Group therapy is a form of experiential therapy and/or psychoanalytic therapy (depending on the therapist leading the group), but worthy of further explanation. In group therapy approximately 6-10 individuals ('members') meet face-to-face, along with a trained group therapist. During the group meeting time members decide what they want to talk about.
Members are encouraged to give feedback to others. Feedback includes expressing their own feelings about what someone says or does. Interaction between group members is highly encouraged, providing each person with an opportunity to try out new ways of behaving; it also provides members with an opportunity for learning more about the way they interact with others. It is a safe environment in which members work to establish a level of trust that allows them to talk personally and honestly. Group members make a commitment to the group and are instructed that the content of the group sessions are confidential.

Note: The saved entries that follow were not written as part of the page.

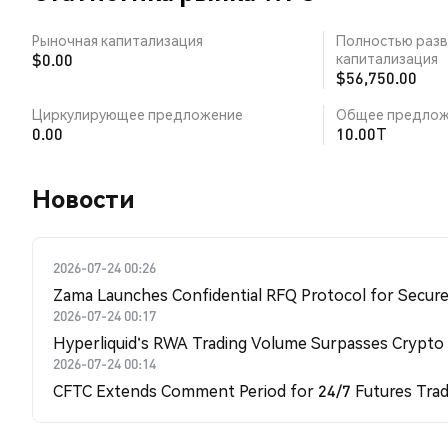
Рыночная капитализация
Полностью разв
$0.00
капитализация
$56,750.00
Циркулирующее предложение
Общее предлож
0.00
10.00T
Новости
2026-07-24 00:26
Zama Launches Confidential RFQ Protocol for Secure 
2026-07-24 00:17
Hyperliquid's RWA Trading Volume Surpasses Crypto
2026-07-24 00:14
CFTC Extends Comment Period for 24/7 Futures Trad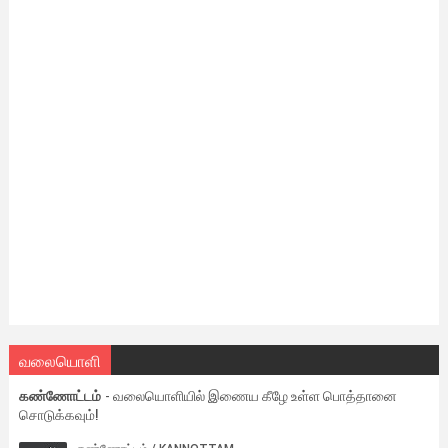
வலையொளி
கண்ணோட்டம்
- வலையொளியில் இணைய கீழே உள்ள பொத்தானை
சொடுக்கவும்!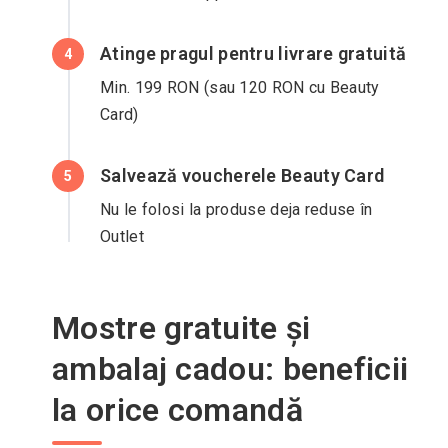
Atinge pragul pentru livrare gratuită
4
Min. 199 RON (sau 120 RON cu Beauty
Card)
Salvează voucherele Beauty Card
5
Nu le folosi la produse deja reduse în
Outlet
Mostre gratuite și
ambalaj cadou: beneficii
la orice comandă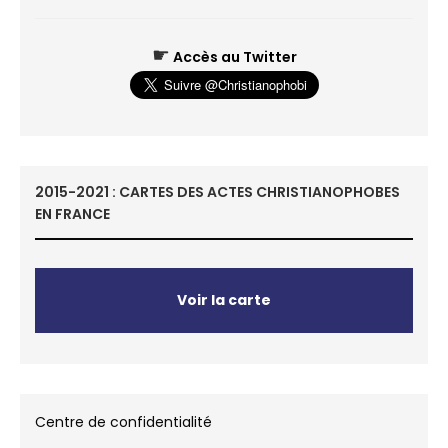
☛
Accès au Twitter
2015-2021 : CARTES DES ACTES CHRISTIANOPHOBES
EN FRANCE
Voir la carte
Centre de confidentialité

It is not appropriate for group members to disclose events of the group to an outside person.
When people come into a group and interact freely with other group members they usually recreate those difficulties that brought them to group therapy in the first place. Under the direction of the group therapist, the group is able to give support, offer alternatives and comfort members in such a way that these difficulties become resolved and alternative behaviours are learned. The group also allows a person to develop new ways of relating to people.
During group therapy members begin to see that they are not alone, and that there is hope and help. It is comforting to hear that other people have a similar difficulty, or have already worked through a problem that deeply disturbs another group member. Another reason for the success of group therapy is that people feel free to care about each other because of the climate of trust in a group.